By Jake Kulju
Arena Pantanal is located in the midst of the southern Amazonian region of Brazil in the city of Cuiaba, the nation’s hottest. Arena Pantanal needed to do more than provide seating for soccer fans: it needed to provide a climate-controlled environment for spectators during the scorching midday hours.
Designers turned to fabric applications to provide shade, design elements and a unique microclimate within the arena. Serge Ferrari used a facade constructed from Précontraint 902 S2 material that was green in more ways than one. The fabric was created in a cactus green color, and provided an off-grid climate control system. Its color and commitment to sustainability earned the arena the nickname “verdão,” which is the Portuguese word for green.
“The facade provides visual and thermal protection for spectators by being strategically placed to block the most direct rays of the sun from the north and west while providing natural ventilation,” Fredrickson says.

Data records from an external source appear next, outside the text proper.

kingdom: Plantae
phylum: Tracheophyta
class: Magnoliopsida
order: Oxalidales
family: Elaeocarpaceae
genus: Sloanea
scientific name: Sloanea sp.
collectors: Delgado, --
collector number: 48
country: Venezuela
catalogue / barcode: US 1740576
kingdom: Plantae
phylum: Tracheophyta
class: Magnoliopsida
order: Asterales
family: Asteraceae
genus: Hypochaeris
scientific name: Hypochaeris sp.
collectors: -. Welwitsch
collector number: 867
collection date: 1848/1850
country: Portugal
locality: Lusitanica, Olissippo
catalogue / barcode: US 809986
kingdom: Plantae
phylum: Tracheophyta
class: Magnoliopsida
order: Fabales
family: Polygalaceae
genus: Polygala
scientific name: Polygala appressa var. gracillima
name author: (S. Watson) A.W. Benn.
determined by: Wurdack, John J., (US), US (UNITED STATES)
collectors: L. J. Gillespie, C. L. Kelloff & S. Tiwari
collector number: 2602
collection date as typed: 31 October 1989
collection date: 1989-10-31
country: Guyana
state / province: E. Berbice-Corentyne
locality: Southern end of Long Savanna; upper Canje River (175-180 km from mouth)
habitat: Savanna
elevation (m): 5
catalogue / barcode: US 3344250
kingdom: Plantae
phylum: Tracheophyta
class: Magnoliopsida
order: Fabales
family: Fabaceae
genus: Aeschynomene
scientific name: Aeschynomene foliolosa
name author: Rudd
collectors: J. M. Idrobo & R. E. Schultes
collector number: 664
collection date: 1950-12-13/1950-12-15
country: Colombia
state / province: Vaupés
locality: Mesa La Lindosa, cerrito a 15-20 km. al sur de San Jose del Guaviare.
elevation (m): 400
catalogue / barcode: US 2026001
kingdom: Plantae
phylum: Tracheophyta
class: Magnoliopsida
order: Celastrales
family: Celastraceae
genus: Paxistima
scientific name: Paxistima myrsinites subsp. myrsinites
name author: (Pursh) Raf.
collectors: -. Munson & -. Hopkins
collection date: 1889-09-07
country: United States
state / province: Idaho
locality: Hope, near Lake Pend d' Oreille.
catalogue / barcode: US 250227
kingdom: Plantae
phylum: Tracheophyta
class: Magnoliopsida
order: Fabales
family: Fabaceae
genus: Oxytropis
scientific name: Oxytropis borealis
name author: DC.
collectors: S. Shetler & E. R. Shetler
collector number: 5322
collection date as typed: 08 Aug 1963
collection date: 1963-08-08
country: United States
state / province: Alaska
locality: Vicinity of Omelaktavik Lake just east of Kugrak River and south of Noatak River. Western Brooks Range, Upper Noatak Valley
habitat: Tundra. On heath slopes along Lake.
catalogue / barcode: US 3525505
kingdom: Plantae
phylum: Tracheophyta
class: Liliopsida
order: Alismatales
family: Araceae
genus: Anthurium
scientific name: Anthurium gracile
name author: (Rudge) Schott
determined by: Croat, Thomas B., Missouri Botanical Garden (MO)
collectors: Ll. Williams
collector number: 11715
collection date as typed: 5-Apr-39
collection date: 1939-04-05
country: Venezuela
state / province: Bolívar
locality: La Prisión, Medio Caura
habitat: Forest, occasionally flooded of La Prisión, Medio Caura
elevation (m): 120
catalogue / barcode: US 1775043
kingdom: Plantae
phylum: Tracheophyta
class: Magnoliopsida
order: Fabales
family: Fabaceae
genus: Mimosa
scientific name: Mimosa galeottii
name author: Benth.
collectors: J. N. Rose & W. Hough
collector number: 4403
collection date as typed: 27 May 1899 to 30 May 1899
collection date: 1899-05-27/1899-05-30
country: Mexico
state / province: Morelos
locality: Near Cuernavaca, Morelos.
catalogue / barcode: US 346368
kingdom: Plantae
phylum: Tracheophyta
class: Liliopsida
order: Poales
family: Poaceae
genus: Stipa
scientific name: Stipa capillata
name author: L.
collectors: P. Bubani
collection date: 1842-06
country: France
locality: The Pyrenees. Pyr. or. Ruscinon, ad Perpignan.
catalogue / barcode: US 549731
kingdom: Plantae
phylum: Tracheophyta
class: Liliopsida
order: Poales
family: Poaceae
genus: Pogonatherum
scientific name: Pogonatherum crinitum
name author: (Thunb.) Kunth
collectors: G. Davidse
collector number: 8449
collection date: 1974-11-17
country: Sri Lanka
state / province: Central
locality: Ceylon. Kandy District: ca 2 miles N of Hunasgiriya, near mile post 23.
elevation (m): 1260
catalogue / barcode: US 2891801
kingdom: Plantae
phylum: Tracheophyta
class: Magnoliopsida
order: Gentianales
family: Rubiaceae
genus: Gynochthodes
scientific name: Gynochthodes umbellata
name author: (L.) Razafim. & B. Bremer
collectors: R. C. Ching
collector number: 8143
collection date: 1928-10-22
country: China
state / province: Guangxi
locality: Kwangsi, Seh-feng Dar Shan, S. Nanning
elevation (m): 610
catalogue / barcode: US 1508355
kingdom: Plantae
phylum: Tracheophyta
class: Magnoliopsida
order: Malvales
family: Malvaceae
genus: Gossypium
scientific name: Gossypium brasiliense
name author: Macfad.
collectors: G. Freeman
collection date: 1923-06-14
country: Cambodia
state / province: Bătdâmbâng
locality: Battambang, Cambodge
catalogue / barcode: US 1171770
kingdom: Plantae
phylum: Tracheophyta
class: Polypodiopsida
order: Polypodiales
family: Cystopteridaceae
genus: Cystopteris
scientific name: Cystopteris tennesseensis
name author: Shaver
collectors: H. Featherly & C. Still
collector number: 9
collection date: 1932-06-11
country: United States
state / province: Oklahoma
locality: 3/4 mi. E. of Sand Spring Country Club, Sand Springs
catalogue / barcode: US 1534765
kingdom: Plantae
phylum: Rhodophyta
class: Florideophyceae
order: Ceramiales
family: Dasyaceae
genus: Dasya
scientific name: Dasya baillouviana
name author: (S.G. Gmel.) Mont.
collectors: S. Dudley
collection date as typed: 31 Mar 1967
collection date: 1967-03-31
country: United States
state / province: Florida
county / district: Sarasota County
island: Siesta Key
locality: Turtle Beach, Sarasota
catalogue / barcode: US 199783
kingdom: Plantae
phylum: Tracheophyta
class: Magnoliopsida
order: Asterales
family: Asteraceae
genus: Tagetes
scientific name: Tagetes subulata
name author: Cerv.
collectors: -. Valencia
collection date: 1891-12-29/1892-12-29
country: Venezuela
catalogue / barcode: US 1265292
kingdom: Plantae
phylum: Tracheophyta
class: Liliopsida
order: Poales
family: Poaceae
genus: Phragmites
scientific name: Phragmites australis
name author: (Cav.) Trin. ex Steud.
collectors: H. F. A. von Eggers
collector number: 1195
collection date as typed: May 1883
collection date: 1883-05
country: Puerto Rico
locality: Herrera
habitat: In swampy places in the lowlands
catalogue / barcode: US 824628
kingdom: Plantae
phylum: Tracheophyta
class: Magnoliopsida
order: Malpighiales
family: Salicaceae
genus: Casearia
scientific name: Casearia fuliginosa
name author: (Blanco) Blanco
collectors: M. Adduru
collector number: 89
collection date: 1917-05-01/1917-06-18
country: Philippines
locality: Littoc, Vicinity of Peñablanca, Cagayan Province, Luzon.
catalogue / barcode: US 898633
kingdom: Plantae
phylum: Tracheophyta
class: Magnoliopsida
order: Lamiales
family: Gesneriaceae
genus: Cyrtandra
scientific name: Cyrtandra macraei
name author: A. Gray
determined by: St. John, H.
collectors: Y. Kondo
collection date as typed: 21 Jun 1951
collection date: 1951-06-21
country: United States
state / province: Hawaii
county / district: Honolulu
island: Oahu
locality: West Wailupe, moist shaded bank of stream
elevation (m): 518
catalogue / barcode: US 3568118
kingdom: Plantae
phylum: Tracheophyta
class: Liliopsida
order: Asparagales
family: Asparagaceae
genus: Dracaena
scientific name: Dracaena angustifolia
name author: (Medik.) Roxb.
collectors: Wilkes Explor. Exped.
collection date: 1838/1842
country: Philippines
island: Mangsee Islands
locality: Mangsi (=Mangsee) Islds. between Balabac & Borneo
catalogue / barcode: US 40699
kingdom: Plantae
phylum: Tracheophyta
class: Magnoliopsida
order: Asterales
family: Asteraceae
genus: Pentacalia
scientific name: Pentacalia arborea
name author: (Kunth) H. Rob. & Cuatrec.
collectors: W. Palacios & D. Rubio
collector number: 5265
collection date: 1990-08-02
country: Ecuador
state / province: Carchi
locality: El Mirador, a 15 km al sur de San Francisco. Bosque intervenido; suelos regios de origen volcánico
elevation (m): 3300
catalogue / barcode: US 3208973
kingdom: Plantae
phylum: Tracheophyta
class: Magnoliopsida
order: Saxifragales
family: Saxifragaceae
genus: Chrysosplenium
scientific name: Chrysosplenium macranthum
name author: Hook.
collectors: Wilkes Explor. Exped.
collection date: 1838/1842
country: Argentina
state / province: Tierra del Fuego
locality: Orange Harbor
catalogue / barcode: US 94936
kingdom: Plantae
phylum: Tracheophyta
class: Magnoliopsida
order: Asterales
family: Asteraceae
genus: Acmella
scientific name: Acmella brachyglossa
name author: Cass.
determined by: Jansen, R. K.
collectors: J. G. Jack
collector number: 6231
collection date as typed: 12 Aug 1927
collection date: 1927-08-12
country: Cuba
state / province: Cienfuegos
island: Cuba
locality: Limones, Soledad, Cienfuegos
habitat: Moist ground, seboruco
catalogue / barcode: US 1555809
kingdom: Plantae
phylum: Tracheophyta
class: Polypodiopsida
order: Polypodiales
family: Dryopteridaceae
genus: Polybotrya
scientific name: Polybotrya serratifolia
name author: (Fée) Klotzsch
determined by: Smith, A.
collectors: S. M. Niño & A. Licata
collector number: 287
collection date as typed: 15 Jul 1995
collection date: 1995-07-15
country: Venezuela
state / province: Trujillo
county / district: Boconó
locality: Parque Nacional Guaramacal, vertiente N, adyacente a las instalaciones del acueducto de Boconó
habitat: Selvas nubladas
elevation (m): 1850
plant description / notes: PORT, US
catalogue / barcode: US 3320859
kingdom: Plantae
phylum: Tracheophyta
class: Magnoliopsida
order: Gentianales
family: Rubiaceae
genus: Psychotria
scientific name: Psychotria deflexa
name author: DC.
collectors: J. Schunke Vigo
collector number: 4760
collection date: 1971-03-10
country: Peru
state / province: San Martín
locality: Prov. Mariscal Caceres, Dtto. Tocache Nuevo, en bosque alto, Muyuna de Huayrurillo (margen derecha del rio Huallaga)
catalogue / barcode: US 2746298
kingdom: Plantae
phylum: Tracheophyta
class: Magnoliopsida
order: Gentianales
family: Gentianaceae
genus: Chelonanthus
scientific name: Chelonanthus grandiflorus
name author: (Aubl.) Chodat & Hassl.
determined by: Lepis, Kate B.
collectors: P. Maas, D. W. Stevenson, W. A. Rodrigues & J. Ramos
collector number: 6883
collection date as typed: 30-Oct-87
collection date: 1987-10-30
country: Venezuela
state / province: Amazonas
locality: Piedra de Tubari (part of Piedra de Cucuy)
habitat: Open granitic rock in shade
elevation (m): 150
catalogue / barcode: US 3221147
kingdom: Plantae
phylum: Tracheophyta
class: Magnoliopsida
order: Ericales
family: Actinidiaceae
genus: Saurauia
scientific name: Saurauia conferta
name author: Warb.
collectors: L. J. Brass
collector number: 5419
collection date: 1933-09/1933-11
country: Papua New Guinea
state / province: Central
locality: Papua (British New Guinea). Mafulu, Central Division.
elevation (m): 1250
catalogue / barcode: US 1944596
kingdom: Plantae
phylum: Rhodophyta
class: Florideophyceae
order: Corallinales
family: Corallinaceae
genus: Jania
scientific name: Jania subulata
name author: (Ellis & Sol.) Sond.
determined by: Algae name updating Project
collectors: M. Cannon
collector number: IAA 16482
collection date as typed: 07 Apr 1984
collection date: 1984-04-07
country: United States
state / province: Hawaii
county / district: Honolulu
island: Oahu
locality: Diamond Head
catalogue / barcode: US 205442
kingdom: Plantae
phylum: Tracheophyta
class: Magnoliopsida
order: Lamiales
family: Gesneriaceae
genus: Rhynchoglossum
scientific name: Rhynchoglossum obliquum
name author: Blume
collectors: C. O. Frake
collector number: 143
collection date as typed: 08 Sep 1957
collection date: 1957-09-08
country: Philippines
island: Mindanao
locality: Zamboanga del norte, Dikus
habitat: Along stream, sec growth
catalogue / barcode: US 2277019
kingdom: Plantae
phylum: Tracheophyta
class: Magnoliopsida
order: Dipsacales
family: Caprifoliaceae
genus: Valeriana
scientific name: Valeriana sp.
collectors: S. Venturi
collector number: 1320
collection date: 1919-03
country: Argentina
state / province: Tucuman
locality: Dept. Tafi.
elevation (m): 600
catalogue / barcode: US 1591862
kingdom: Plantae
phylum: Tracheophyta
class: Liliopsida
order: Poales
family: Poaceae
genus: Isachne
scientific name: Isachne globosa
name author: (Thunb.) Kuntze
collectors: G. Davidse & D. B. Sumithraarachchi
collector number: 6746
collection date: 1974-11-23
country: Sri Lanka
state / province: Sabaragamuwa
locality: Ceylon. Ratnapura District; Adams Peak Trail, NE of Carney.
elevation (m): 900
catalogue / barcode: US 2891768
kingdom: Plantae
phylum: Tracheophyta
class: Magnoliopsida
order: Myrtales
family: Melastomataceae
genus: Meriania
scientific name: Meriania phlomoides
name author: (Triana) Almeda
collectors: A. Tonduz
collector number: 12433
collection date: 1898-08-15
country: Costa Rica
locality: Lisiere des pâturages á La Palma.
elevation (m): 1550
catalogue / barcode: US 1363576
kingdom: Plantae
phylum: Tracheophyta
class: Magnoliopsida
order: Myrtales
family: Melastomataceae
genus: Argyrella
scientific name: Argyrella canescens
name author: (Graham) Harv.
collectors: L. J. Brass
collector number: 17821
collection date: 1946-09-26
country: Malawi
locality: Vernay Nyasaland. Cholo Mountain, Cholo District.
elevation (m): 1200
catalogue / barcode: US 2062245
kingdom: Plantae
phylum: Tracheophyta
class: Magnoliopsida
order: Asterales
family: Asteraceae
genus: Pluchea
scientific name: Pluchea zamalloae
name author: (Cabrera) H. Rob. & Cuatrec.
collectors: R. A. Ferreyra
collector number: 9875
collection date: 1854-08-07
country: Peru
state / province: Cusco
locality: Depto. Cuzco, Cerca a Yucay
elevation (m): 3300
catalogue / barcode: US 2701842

The true ingenuity of the fabric facade in Arena Pantanal lies in its more active climate-control system, however. While providing shade is an integral part of climate control, it takes more to counter the stifling heat of the southern Amazon. The facade aided in creating a microclimate within the arena by setting large, open basins of water adjacent to the active ventilation of the facade. The system took advantage of the natural air movement created by the facade to spur cooling via rapid, large-scale evaporation.
“The weather is so hot in Cuiabá that this water evaporates continually,” says Laura Nascimento, director of sales, Serge Ferrari, Brazil. “The ventilation provided by the membrane helps to continually disseminate this humidity throughout the stadium and provides a cooler environment for spectators.”